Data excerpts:
━━━━━━

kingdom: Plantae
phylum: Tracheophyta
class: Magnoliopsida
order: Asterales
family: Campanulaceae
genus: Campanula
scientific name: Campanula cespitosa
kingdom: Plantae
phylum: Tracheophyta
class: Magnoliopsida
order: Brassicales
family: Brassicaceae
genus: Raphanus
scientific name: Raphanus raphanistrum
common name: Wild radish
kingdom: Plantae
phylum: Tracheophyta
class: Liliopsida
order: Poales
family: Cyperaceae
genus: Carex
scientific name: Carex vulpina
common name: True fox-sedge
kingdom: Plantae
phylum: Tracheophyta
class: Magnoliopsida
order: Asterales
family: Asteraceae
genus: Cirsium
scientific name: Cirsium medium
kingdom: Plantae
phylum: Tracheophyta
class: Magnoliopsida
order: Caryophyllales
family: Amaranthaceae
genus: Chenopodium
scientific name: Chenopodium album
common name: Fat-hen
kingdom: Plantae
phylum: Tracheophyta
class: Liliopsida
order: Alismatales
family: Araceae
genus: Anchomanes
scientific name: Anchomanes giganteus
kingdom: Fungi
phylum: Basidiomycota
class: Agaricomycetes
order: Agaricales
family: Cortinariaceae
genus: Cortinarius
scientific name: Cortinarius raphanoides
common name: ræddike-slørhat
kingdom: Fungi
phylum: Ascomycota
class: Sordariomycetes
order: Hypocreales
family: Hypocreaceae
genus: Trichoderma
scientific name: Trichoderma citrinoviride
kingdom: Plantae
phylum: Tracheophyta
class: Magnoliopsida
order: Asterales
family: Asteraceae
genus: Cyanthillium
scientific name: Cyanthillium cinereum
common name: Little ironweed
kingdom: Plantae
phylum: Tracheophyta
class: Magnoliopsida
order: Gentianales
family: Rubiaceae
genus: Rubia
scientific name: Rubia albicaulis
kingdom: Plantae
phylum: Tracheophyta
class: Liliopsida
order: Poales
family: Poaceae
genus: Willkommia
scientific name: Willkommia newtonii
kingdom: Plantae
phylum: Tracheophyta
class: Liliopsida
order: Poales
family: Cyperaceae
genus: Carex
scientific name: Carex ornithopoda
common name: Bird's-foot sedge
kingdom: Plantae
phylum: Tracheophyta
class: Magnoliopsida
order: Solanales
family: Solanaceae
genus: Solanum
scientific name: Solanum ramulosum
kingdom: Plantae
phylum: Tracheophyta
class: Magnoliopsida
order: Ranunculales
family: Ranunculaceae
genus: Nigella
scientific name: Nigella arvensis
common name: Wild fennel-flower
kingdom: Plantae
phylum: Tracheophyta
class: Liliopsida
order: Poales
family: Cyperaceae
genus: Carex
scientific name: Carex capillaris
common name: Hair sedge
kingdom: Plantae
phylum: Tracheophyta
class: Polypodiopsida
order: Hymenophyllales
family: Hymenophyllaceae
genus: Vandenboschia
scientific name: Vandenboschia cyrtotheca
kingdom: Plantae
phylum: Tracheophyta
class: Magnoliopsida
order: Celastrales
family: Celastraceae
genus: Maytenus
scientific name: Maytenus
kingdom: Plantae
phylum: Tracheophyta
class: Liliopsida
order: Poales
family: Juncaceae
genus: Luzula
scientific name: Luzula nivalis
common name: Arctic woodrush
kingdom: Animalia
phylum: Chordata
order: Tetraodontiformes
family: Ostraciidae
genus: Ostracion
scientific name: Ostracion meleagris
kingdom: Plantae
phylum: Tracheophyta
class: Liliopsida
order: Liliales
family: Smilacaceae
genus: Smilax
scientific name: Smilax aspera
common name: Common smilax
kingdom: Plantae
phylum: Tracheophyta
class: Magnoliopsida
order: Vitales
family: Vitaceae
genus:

━━━━━━

Direction: Copy out each line of the data above without any change.

Written solution:
kingdom: Plantae
phylum: Tracheophyta
class: Magnoliopsida
order: Asterales
family: Campanulaceae
genus: Campanula
scientific name: Campanula cespitosa
kingdom: Plantae
phylum: Tracheophyta
class: Magnoliopsida
order: Brassicales
family: Brassicaceae
genus: Raphanus
scientific name: Raphanus raphanistrum
common name: Wild radish
kingdom: Plantae
phylum: Tracheophyta
class: Liliopsida
order: Poales
family: Cyperaceae
genus: Carex
scientific name: Carex vulpina
common name: True fox-sedge
kingdom: Plantae
phylum: Tracheophyta
class: Magnoliopsida
order: Asterales
family: Asteraceae
genus: Cirsium
scientific name: Cirsium medium
kingdom: Plantae
phylum: Tracheophyta
class: Magnoliopsida
order: Caryophyllales
family: Amaranthaceae
genus: Chenopodium
scientific name: Chenopodium album
common name: Fat-hen
kingdom: Plantae
phylum: Tracheophyta
class: Liliopsida
order: Alismatales
family: Araceae
genus: Anchomanes
scientific name: Anchomanes giganteus
kingdom: Fungi
phylum: Basidiomycota
class: Agaricomycetes
order: Agaricales
family: Cortinariaceae
genus: Cortinarius
scientific name: Cortinarius raphanoides
common name: ræddike-slørhat
kingdom: Fungi
phylum: Ascomycota
class: Sordariomycetes
order: Hypocreales
family: Hypocreaceae
genus: Trichoderma
scientific name: Trichoderma citrinoviride
kingdom: Plantae
phylum: Tracheophyta
class: Magnoliopsida
order: Asterales
family: Asteraceae
genus: Cyanthillium
scientific name: Cyanthillium cinereum
common name: Little ironweed
kingdom: Plantae
phylum: Tracheophyta
class: Magnoliopsida
order: Gentianales
family: Rubiaceae
genus: Rubia
scientific name: Rubia albicaulis
kingdom: Plantae
phylum: Tracheophyta
class: Liliopsida
order: Poales
family: Poaceae
genus: Willkommia
scientific name: Willkommia newtonii
kingdom: Plantae
phylum: Tracheophyta
class: Liliopsida
order: Poales
family: Cyperaceae
genus: Carex
scientific name: Carex ornithopoda
common name: Bird's-foot sedge
kingdom: Plantae
phylum: Tracheophyta
class: Magnoliopsida
order: Solanales
family: Solanaceae
genus: Solanum
scientific name: Solanum ramulosum
kingdom: Plantae
phylum: Tracheophyta
class: Magnoliopsida
order: Ranunculales
family: Ranunculaceae
genus: Nigella
scientific name: Nigella arvensis
common name: Wild fennel-flower
kingdom: Plantae
phylum: Tracheophyta
class: Liliopsida
order: Poales
family: Cyperaceae
genus: Carex
scientific name: Carex capillaris
common name: Hair sedge
kingdom: Plantae
phylum: Tracheophyta
class: Polypodiopsida
order: Hymenophyllales
family: Hymenophyllaceae
genus: Vandenboschia
scientific name: Vandenboschia cyrtotheca
kingdom: Plantae
phylum: Tracheophyta
class: Magnoliopsida
order: Celastrales
family: Celastraceae
genus: Maytenus
scientific name: Maytenus
kingdom: Plantae
phylum: Tracheophyta
class: Liliopsida
order: Poales
family: Juncaceae
genus: Luzula
scientific name: Luzula nivalis
common name: Arctic woodrush
kingdom: Animalia
phylum: Chordata
order: Tetraodontiformes
family: Ostraciidae
genus: Ostracion
scientific name: Ostracion meleagris
kingdom: Plantae
phylum: Tracheophyta
class: Liliopsida
order: Liliales
family: Smilacaceae
genus: Smilax
scientific name: Smilax aspera
common name: Common smilax
kingdom: Plantae
phylum: Tracheophyta
class: Magnoliopsida
order: Vitales
family: Vitaceae
genus:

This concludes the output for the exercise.